Rekso Roemekso terancam dibubarkan karena dianggap ilegal oleh pemerintah kolonial di Surakarta. Lantaran itulah, Samanhoedi ingin organisasinya memiliki badan hukum dan kemudian meminta bantuan Tirto. Samanhoedi tahu tentang Tirto dari koleganya, Martodharsono, yang pernah bekerja untuk Medan Prijaji.
Tirto kemudian mengusulkan untuk mengubah status Rekso Roemekso sebagai cabang SDI untuk mendapatkan status hukum. Bahkan, Tirto sendiri yang merumuskan dan menandatangani anggaran dasar SDI cabang Solo pada 9 November 1911.
Namun, kasus yang menimpa Tirto pada akhir 1912 hingga akhirnya dibuang ke Maluku membuat kepengurusan SDI yang berpusat di Bogor terbengkalai. Di sisi lain, SDI cabang Solo di bawah komando Samanhoedi berkembang pesat dan pada justru lebih dikenal ketimbang SDI-nya Tirto.
Samanhoedi lalu merangkul Oemar Said Tjokroaminoto, yang sebelumnya memimpin SDI di Surabaya, untuk memperkuat kedudukan SDI di Solo yang kemudian menjadi pusatnya. Bersama Tjokroaminoto, kelak SDI berganti nama menjadi Sarekat Islam (SI) yang pada akhirnya nanti menjadi organisasi massa terbesar di Indonesia.
Lalu, bagaimana nasib Tirto? Sepulang dari tanah pengasingan, ia terpuruk dalam kondisi yang memprihatinkan. Gerak-geriknya selalu diawasi dan dibatasi oleh kuasa kolonial. Nasib miris dan rasa keprihatinan akut itu berakibat buruk pada mental dan kesehatannya. Bahkan ia dikabarkan nyaris kehilangan ingatan dan akal sehat akibat penderitaan fisik dan batin yang menyerang dari mana-mana.

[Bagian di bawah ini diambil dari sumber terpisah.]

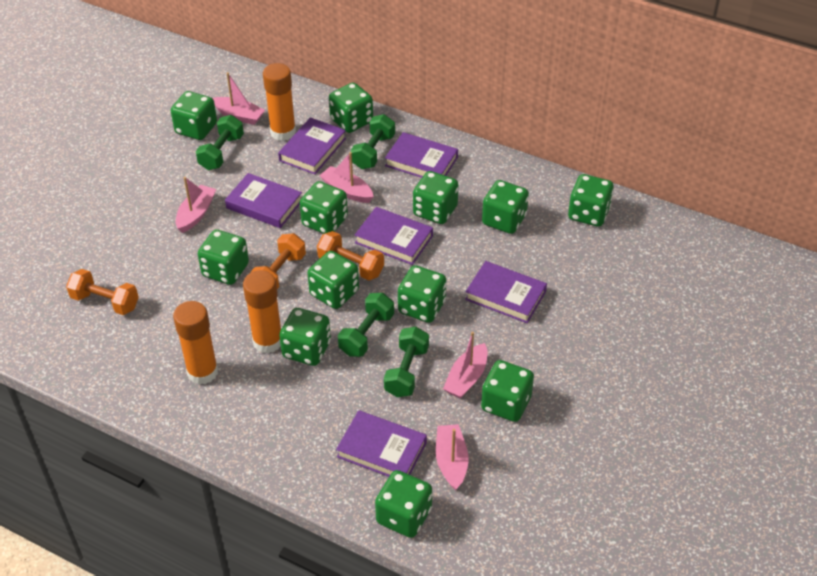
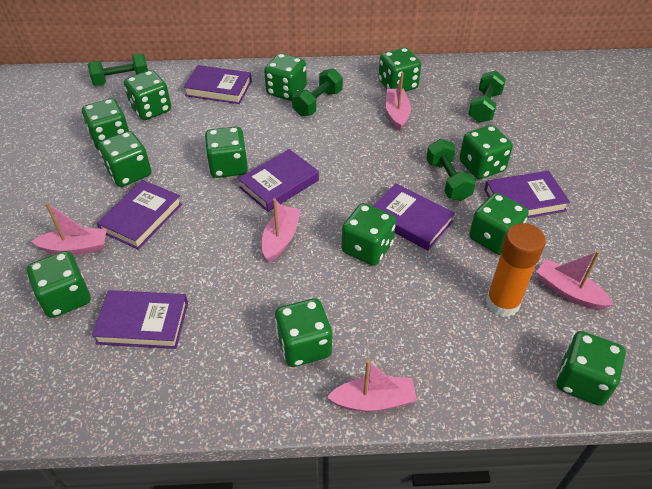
orange dumbbell: [66,269,139,315] [250,233,306,289] [317,231,384,280] = 3 -> none = 0
orange glue stick: [173,301,218,385] [243,270,281,354] [263,63,296,141] = 3 -> [486,223,546,317] = 1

Tanggal 7 Desember 1918, Tirto wafat di Mangga Dua, Batavia, pada usia 38 tahun, dalam kesunyian. Pemerintah menetapkannya sebagai Bapak Pers Nasional pada 1973. Dan tanggal 10 November 2006, Tirto Adhi Soerjo akhirnya memperoleh gelar Pahlawan Nasional dan Tanda Kehormatan Bintang Maha Putra Adipradana.